2) These forces consist of static and dynamic aerodynamic and hydrodynamic forces, which are both produced and countered by the properties of the boat in question.
3) Modern Yacht design attempts to resolve those forces efficiently in the sails by minimizing side forces and drag while maximizing forward forces (drive), and efficiently in the hull, keel and rudder(S) by resisting sideward motion and heeling while minimizing drag, yet producing adequate carrying capacity, reasonable seaworthiness, and a comfortable motion for the people on the boat.
4) The potential solutions to improving efficiency are often tempered by those last pragmatic requirements, which require that a sailboat perform as a practical and comfortable home transporting humans and their possessions in a changing and sometimes harsh environment.
QUESTION TO BE STUDIED
Using as an example, the PICK-A-MAKE&MODEL-42, which is a specific model of sailboat, what are those forces produced and countered while sailing, and how do the features of this design maximize the desired static and dynamic forces, while minimizing the undesirable byproduct forces?

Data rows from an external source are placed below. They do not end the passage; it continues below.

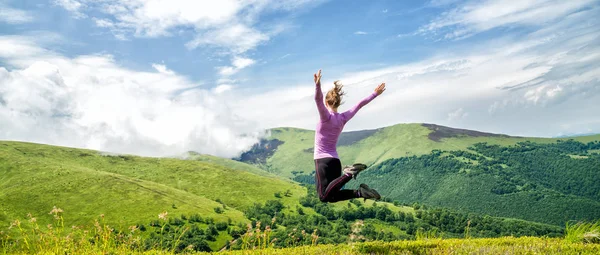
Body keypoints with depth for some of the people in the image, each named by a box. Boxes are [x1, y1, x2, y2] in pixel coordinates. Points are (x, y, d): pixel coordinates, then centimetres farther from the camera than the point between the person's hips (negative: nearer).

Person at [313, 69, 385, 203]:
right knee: (332, 197, 13)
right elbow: (359, 105, 15)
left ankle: (348, 173, -27)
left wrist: (317, 85, -44)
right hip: (335, 161, 7)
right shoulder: (344, 118, 5)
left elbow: (318, 100, -28)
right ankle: (360, 192, -7)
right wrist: (375, 94, 25)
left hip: (322, 161, -6)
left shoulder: (326, 116, -10)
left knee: (324, 197, -14)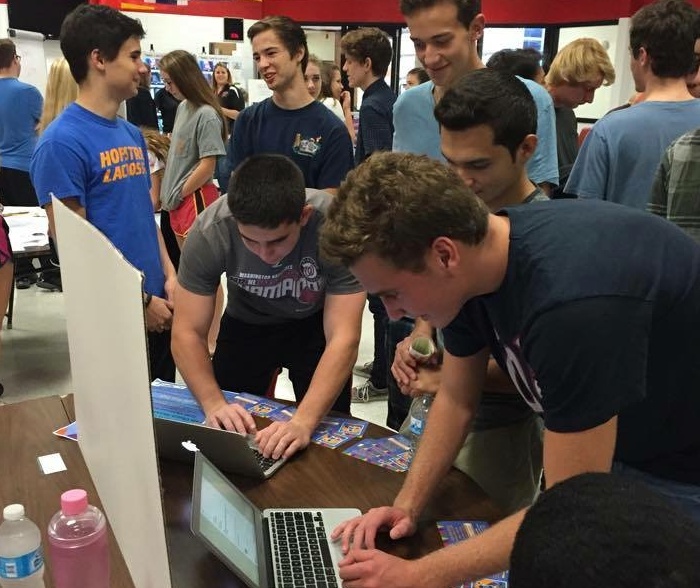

And at that point I would add a hypothesis to be proven or disproven.

Now then, do yourself a favor and under no circumstance cut and paste what I have written. Do a little bit of research so that you better understand all of that my post is talking about. Then narrow your question to one small part of that topic, since that question as written would require a vast amount of research and produce a very fat book. (At least if I had to answer it).

Jeff
Thank you for the great help Jeff!

I think that I'm going to talk with my physics teacher I'll do something like that! Thank you once again! I'll keep you updated!